3. No, this contrast will identify genes whose pH response is significantly different in low vs. high salt conditions. Equivalently, it will identify genes whose salt response is significantly different in low vs. high pH. To get a list of genes that are affected by both conditions, I would use an additive model (i.e. formula of ~1 + pH + salt, where pH and salt are factors), which should produce a 3-column design matrix: intercept, pH high vs. low, and Na high vs. low. Testing the 2nd and 3rd coefficients will give you lists of genes affected by pH and by Na, and taking the intersection of these lists will give you the set of genes affected by both.
2

Adding onto Ryan's answer to #3: the contrast you've supplied will test whether the interaction between pH and salt is zero, i.e., is the combined effect of pH and salt equal to the sum of the individual effects?

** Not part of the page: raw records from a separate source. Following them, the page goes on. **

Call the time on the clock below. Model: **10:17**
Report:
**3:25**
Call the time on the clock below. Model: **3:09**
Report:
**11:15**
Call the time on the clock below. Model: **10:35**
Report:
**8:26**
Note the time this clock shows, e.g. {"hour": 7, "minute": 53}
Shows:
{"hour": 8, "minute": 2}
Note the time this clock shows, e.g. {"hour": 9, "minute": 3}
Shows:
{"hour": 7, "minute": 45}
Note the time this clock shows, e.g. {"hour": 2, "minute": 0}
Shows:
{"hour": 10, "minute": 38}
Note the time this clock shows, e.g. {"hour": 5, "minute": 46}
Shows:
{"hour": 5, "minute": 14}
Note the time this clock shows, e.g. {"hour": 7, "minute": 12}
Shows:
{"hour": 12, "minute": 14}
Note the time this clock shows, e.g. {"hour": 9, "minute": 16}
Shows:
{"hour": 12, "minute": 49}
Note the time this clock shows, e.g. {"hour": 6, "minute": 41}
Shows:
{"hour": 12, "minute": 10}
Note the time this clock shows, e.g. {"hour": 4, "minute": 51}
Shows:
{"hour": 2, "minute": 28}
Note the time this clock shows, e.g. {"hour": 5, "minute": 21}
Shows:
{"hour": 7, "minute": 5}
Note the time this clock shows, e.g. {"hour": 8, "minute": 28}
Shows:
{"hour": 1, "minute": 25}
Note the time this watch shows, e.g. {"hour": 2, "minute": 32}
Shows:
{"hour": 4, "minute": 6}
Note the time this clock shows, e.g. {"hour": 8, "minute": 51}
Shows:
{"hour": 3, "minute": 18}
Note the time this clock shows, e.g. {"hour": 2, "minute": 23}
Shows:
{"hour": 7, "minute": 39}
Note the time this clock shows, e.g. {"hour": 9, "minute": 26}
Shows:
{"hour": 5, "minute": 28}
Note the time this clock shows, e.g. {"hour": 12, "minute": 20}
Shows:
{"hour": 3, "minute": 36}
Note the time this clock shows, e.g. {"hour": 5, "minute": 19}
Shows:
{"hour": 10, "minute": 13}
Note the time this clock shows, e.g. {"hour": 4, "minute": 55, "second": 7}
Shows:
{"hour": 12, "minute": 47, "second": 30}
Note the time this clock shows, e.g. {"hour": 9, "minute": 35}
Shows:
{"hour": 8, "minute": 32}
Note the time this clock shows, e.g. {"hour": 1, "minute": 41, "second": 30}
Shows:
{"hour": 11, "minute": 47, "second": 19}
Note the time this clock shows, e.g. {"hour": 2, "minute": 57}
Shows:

If you want to find genes that are DE with both salt and pH, you could use Ryan's additive approach, provided that most genes do not have any significant interactions (otherwise the variance estimates would be inflated by a misspecified model). Alternatively, you could use your existing model with the one-way layout, and do something like:

• Intersect the DE lists resulting from the contrasts LpH_LNa vs LpH_HNa and LpH_LNa vs HpH_LNa. This will identify genes that are DE upon increasing either salt or pH.
• Intersect the DE lists resulting from the contrasts HpH_HNa vs LpH_HNa and HpH_HNa vs HpH_LNa. This will identify genes that are DE upon decreasing either salt or pH.

The use of two intersection operations reflects the fact that the effect of the perturbations are dependent on the context, i.e., increasing salt in a low-pH context may not have the same effects as decreasing salt in a high-pH context.

Thank you!

I thought so! I'm wrong. The venn diagram I made when I match the intersection and my old "pH/Na effect" does not coincide well. I'll try to use an additive model. It pH and salt DEs there should correspond similarly with the genes that are common with [HpH_HNa - LpH_HNa] and cCvsA [HpH_LNa - LpH_LNa] in my old model, right?